Dos pares de manos me tomaron por los codos mientras me arrastraban hacia una habitación oscura. Me recostaron en una camilla y sentí de inmediato un pinchazo en mi antebrazo, haciéndome jadear, mientras que un termómetro era puesto bajo mi axila. Minutos después, el pitido se escuchó, indicando que mi temperatura ya estaba tomada.

Escuché una inhalación de sorpresa—. Cuarenta grados de fiebre, ¡traigan paños fríos ahora!

No podía pensar. No podía moverme y tampoco podía ver. Era como si cada uno de mis cinco sentidos hubiesen desaparecido como si nada. El peso era grande sobre mis hombros y unas ganas de vomitar me invadieron. Traté de respirar profundamente a medida que un líquido entraba por mis venas y cerré los ojos, todo volviéndose negro y perdiendo toda conciencia de mi alrededor.

***

—¡Estaba con cuarenta grados, Mariam! ¿Cómo no la mandaste a casa?

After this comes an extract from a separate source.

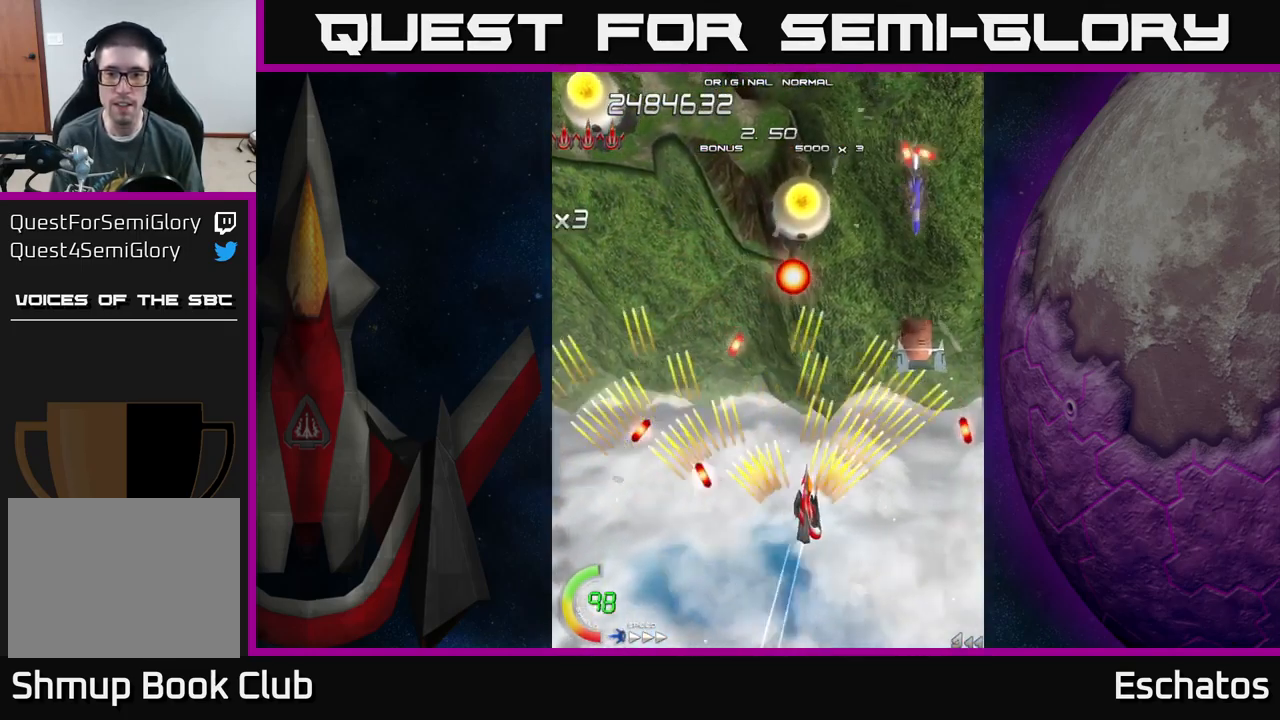
{"buttons": ["A", "DPAD_UP"], "left_stick": "center", "right_stick": "center", "events": [[350, "DPAD_RIGHT", "up"]]}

—¡Lo hice! Pero esa mujer es tan testaruda que quiso quedarse, ¿qué querías que hiciera? ¿Echarla a patadas?

—¡Insistir, por el amor de Dios! Este tipo de temperaturas puede provocar daños en el cerebro, menos mal pudimos actuar a tiempo.

Me remuevo adolorida en la camilla y una fuerte punzada recorrió toda mi cabeza.

—¿Pueden dejar de gritar? —me quejé incorporándome lentamente. Samuel y Mariam corrieron a mi lado.